191.13TURTLE::GILBERTMon Dec 17 1984 18:5040
The following uses a finite-state machine to solve the first problem.
The finite-state machine starts in state START and reads 0s and 1s from
the sequence.  The entries in the table indicate the next-state, and the
character to write the output (if any).

	   \  next input character
	    \
	state\|	"0"	| "1"     |
	------+---------+---------+
	START | GOT_0	| GOT_1   |
	GOT_0 | START	| START,1 |
	GOT_1 | START,0	| START   |
	------+---------+---------+

A better diagram is the following, where p0 and p1 are the probabilities of
a "0"-tile and a "1"-tile, respectively.

		p0		       p1
	     /-------->	+-------+ <--------\
	    /		|	|	    \
	+-------+   p0	|	|  p1	+-------+
	| GOT_0 |<------| START	|------>| GOT_1 |
	+-------+	|	|	+-------+
	    \	p1,0	|	|    p0,1   /
	     \-------->	+-------+ <--------/

Null transitions can be removed, giving:

		 p0*p0		   p1*p1
		+----->	+-------+ <-----+
		|	|	|	|
		+-------|	|-------+
			| START	|
		+-------|	|-------+
		|p0*p1,0|	|p0*p1,1|
		+----->	+-------+ <-----+

Simply sitting in the START state without producing any output has
no effect on the probabilities of 0s and 1s in the output sequence.
Note that the probabilities of generating a 0 or a 1 are equal.
191.14HARE::STANThu Dec 20 1984 00:285
Call a tile large if it contains two digits.  Call it small if
it contains 1 digit.

:-) Problem 2 can be reduced to problem 1 by throwing away any large tiles
    drawn.
191.15TURTLE::GILBERTThu Dec 20 1984 14:221
Ah, but you aren't told that a double tile is drawn.
191.16CLT::GILBERT$ no /nono vaxnotesFri Jul 11 1986 22:3910
Would it help if the second puzzle were simplified, so that the set
of tiles is simply "0", "1" and "00"?

With this in mind, note that the solution given in 191.13 generates
a 0 for every odd string of "0"s, and a 1 for every odd string of "1"s.
If the tiles are simply "00" and "1", we could generate a 0 whenever
a string of consecutive 0s has length 2 modulo 4, and a 1 when the
length of a string of consecutive 1s is odd (equal to 1 modulo 2).
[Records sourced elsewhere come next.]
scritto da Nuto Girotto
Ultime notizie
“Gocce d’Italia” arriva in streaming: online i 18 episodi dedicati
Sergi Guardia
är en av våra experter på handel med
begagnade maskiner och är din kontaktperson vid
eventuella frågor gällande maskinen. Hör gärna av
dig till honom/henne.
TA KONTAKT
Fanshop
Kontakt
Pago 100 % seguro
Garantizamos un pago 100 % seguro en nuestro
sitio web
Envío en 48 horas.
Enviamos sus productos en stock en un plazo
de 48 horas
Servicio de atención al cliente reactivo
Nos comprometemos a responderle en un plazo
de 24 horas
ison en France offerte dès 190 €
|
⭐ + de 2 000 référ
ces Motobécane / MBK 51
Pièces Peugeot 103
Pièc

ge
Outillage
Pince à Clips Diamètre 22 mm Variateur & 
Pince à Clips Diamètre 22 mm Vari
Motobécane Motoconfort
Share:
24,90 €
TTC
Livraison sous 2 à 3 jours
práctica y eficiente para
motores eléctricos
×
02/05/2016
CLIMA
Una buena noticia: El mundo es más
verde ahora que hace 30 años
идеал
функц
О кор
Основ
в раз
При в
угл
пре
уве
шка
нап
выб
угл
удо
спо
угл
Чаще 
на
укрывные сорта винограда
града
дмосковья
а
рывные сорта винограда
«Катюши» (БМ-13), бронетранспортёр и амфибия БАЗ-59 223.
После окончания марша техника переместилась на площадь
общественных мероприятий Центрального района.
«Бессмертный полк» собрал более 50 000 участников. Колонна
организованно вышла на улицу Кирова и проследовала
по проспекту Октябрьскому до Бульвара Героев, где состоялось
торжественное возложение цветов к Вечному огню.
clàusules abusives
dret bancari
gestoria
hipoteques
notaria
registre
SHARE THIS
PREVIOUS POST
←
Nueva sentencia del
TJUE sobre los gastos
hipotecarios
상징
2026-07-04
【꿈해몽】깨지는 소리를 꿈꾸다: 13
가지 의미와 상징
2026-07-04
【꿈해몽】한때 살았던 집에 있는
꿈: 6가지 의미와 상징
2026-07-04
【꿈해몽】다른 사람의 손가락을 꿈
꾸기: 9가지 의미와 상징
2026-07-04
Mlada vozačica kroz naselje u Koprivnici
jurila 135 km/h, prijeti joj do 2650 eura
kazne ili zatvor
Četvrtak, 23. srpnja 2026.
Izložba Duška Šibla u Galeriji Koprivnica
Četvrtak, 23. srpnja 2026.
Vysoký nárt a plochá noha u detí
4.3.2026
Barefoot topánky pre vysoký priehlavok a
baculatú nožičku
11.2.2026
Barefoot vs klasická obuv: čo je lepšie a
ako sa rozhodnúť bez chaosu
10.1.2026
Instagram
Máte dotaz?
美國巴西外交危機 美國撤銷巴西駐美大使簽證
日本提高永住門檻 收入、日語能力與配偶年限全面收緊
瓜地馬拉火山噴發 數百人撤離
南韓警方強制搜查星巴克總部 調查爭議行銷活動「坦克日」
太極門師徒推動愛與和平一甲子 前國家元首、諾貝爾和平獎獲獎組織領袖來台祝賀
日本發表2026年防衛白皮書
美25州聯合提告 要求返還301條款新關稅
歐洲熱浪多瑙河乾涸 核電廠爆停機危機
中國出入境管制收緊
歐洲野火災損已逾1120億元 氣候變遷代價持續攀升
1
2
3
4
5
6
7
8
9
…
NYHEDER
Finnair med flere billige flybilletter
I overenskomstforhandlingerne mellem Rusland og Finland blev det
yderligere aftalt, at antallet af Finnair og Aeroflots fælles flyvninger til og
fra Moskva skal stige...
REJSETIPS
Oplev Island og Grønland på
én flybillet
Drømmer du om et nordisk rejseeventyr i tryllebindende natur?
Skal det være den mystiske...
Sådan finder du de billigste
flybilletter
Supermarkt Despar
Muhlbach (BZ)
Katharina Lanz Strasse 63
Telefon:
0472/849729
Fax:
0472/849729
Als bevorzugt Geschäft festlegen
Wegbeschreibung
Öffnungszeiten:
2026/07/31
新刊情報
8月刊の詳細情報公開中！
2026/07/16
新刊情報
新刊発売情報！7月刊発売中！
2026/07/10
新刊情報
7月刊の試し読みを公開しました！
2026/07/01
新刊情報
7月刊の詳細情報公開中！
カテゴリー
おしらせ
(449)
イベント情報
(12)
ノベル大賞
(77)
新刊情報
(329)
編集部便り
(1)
Might a solution for the "0,1,00" problem be somewhat similar?
191.170, 1, & 00GALLO::JMUNZERMon Jul 14 1986 15:5021
Adapting the finite state machine of .13 to the problem of .16, how about:

The finite-state machine starts in state START and reads 0s and 1s from
the sequence.  The entries in the table indicate the next-state, and the
character to write the output (if any).

	      \   next input character
	       \
	state   \|   "0"    |   "1"    |
	---------+----------+----------+
	START    | START    | GOT_1    |
	GOT_1    | GOT_10   | GOT_11   |
	GOT_10   | START    | GOT_101  |
	GOT_101  | START    | GOT_1011 |
	GOT_1011 | GOT_1011 | GOT_1,0  |
	GOT_11   | GOT_110  | GOT_1    |
	GOT_110  | START    | GOT_1101 |
	GOT_1101 | GOT_1101 | GOT_1,1  |
	---------+----------+----------+

John
191.18KOBAL::GILBERTOwnership ObligatesMon Dec 19 1988 19:294
Let p(0), p(00), and p(1) be the probabilities of a 0-tile, a 00-tile, and
a 1-tile, respectively.  A problem with .17 is that if the p(0) = 0, the
finite state machine will never output anything, even though some machine
should be able to generate random numbers from the sequence of 00's and 1's.